Был он молод, высок — этот гордый наивный юноша с сухопарой фигурой. Но лицо у него было круглое и пухленькое, светлые волосы ежиком, неожиданные морщины прорезали высокий лоб, а под серыми глазами лежали густые продолговатые тени. Стараясь придать мужественность своему мягкому лицу с округлым подбородком, Куличенко отращивал усы, пытался демонстрировать «независимость» во взгляде, но ничего из этого не получалось, потому что парень он был деликатный сверх меры и смущался по каждому пустяку.
Селищев долго спорил со Щеголевым — можно и следует ли «устраивать на работу» к Курасову именно Куличенко. Справится ли он? Да и потом, ничего захватывающего для юноши там не предвидится, скука несусветная, да и согласится ли он? Но лишь только ему намекнули на это, как он сразу загорелся. После долгих размышлений они и сами решили, что лучшей кандидатуры пока нет — Куличенко никто в «Заре» не видел и не знает, а с места прежней работы в заводской бухгалтерии, откуда он уволился по собственному желанию, отзывы о нем, как о работнике, поступят несомненно положительные.

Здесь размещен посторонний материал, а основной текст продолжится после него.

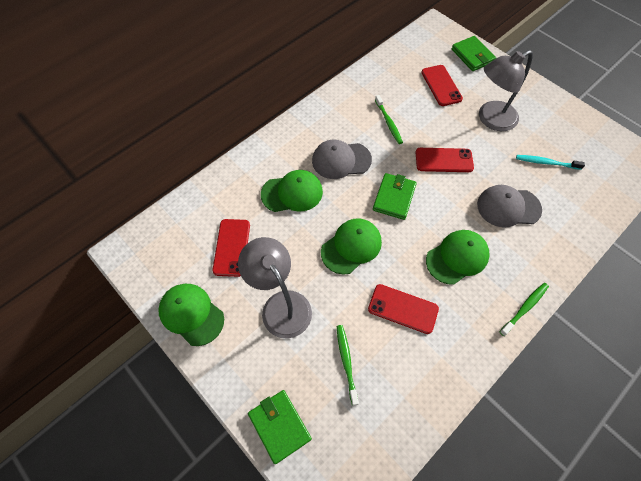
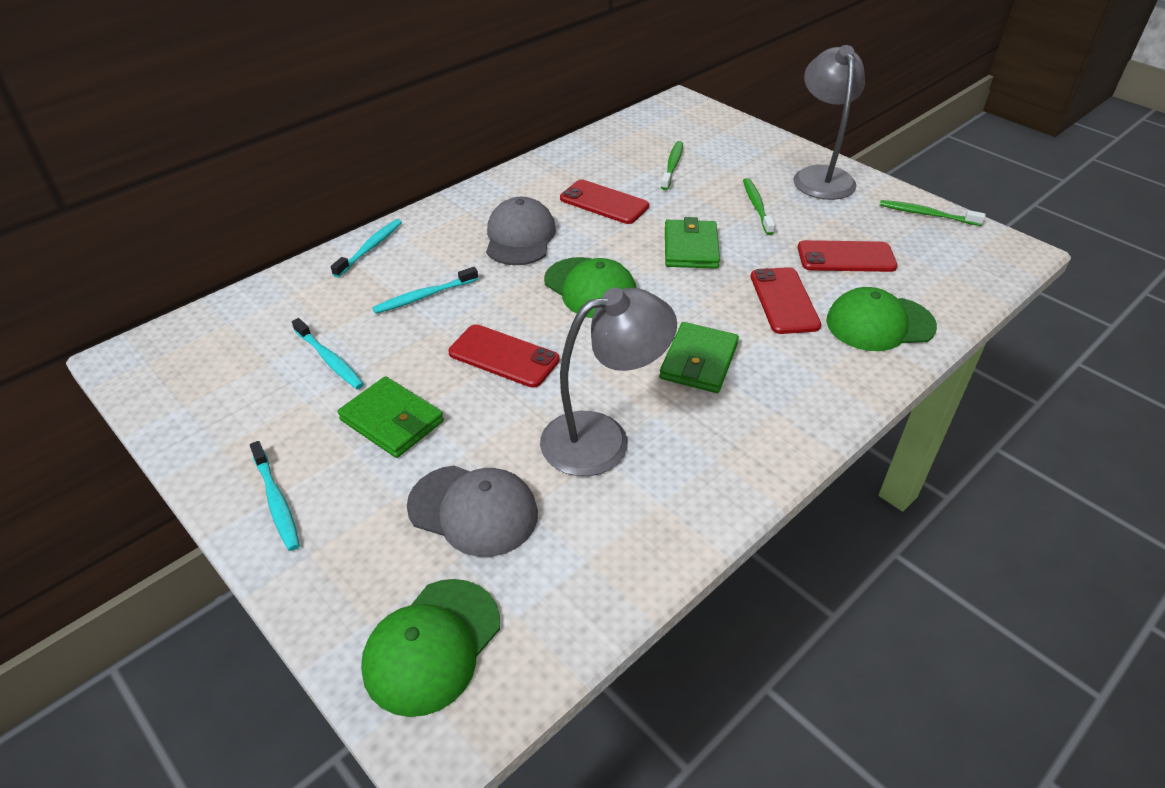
green cap: [158,284,224,346] [261,170,323,212] [321,218,382,275] [426,230,490,285] = 4 -> [361,579,500,717] [544,257,636,318] [826,287,937,351] = 3
turquoise toothbrush: [516,155,585,170] = 1 -> [250,441,300,551] [292,318,364,389] [331,219,402,278] [372,267,478,314] = 4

Щеголев долго инструктировал практиканта — как себя вести, как завоевать доверие руководителей комбината. Юра свою задачу усвоил быстро и, работая нормировщиком, по мере сил проявлял инициативу, в случае необходимости всегда задерживался после работы, был безотказен, чем понравился Курасову, и премии получал регулярно. Щеголев и Селищев были так же им довольны.
На другой день Щеголев осведомился у Каграманова, о чем поговаривают в цехе, не пронюхали ли чего, но в цехе была тишь — благодать, никто ни о чем не подозревал. Куличенко удалось сфотографировать накладные и пропуска, выписанные вначале, и затем, через некоторое время, — новые. Он отметил также, что документы, которые он переснял раньше, исчезли.

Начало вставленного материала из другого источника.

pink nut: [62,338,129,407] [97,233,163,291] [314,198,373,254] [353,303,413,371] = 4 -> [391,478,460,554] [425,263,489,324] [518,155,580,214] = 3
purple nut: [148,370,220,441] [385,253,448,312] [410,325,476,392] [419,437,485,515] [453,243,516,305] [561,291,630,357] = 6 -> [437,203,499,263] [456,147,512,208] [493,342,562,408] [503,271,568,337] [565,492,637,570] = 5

Однажды Каграманов и Куличенко сообщили Щеголеву неожиданную новость — в промкомбинате появились ревизоры. Это напугало Щеголева, ибо смешало все карты, он не знал, что делать, и пошел за советом к Виктору Викентьевичу. Начальник его пытался успокоить, высказал даже предположение, что, может быть, ревизия как раз кстати, ибо представит в руки ОБХСС дополнительные доказательства.
— Ничего они нам не представят, — мрачно произнес Щеголев. — А вот спугнуть Курасова могут.
Виктор Викентьевич помрачнел, выдвинулся айсбергом из-за стола и поплыл, поплыл к окну.
— Сколько у тебя фотодокументов? — быстро спросил он. — Можно на них построить обвинение?
— С грехом пополам, Виктор Викентьевич. Боюсь, что если ревизоры спугнут обувщиков, нам придется либо выжидать бесконечно долго, пока они успокоятся и опять примутся за старое, либо придется сразу начинать «кампанию», тогда наши шансы половина — на половину, и, скорее всего, они сухими выйдут из воды.
Виктор Викентьевич слегка побагровел и задышал тяжело.
— Ну, ты мне обстановку не осложняй, не осложняй! В данной ситуации... Откуда они, эти ревизоры?
— Из народного контроля.
— Из городского?
— Да.
— Я позвоню им сейчас. Мы узнаем, чем они располагают...
— Виктор Викентьевич, — Щеголев умоляюще поглядел на начальника. — Не надо сейчас звонить. Давайте уж подождем, пока они окончат ревизию, а потом мы их документы и выводы сможем изучить.